Marianne vive a claustrofobia depressiva no nível sexual em suas experiências sado-masoquistas com diferentes namorados - mas não com Connell. O sentimento é apropriadamente elaborado em sua ambiguidade constitutiva a partir das amarrações entre desejo e poder que Sally Rooney desenha nas vozes internas das personagens - em especial na de Connell, que não precisa levar a demonstração de poder às vias físicas de fato, uma vez que ele teria um "domínio absoluto" sobre as emoções de Marianne. Confesso que esse aspecto me deixou levemente brochada, apesar de eu compreender. É mais um problema meu do que da escritora, certamente. Ou não. 

Marianne forma um todo coerente, ela demonstra uma integridade de caráter, ainda que esteja emocionalmente estilhaçada; Connell, por sua vez, e talvez devido à sua posição masculina, apresenta uma cisão interna que o bloqueia constantemente em suas tomadas de decisão, as quais se tornam incertas e hesitantes ("concretude tem a ver com o desejo" (ROQUE, 2018, p. 13), e esse traço é próprio do devir-mulher). As tomadas de decisão não deixam de acontecer, contudo, mesmo que agonizadas pela hesitação - essa que causa cisão, mas não estilhaçamento.

A ficção tentando ensinar o homem a chorar - "Erotismo, o devir-mulher da política"

"Erotismo também tem a ver com processos de cura" (ROQUE, 2018, p. 14), mas também: "Poderíamos estar vivendo num mundo ainda mais alienado e violento se as mulheres não realizassem o trabalho de ensinar aos homens que perderam o contato consigo mesmos como viver novamente.
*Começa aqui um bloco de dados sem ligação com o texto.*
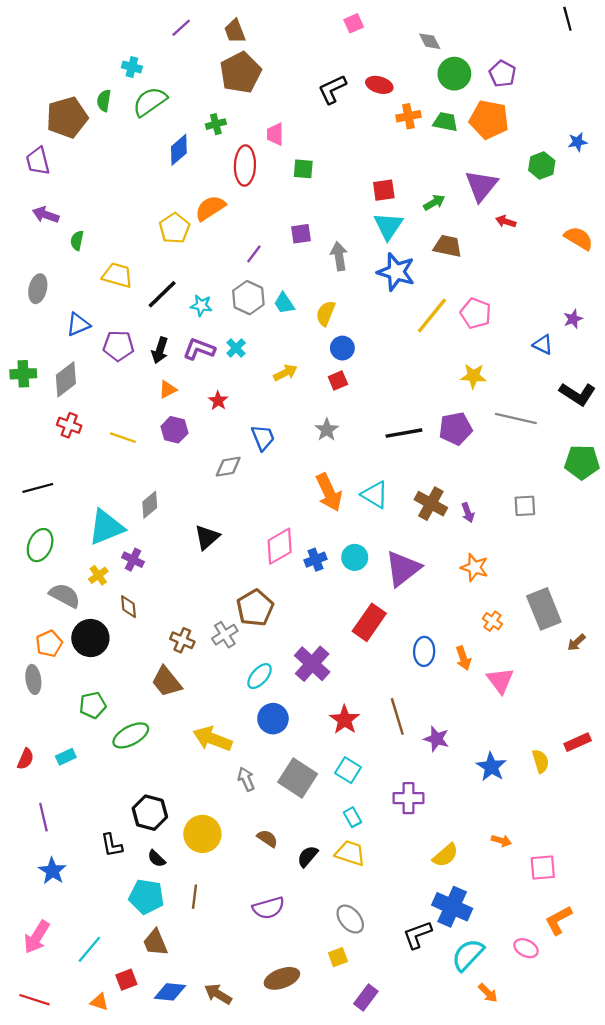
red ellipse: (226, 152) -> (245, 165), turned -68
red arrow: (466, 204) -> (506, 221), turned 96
Esse trabalho do amor só é fútil quando os homens em questão se recusam a acordar, se recusam a crescer. Nesse ponto, é um gesto de amor-próprio das mulheres romper com a relação e seguir em frente" (HOOKS, 2020, p. 192). Impossível deixar de registrar, aqui, que Sally Rooney é uma escritora-mulher-mulher-escritora.


Referências

HOOKS, bell. Tudo sobre o amor: novas perspectivas. Tradução Stephanie Borges. São Paulo: Elefante, 2020.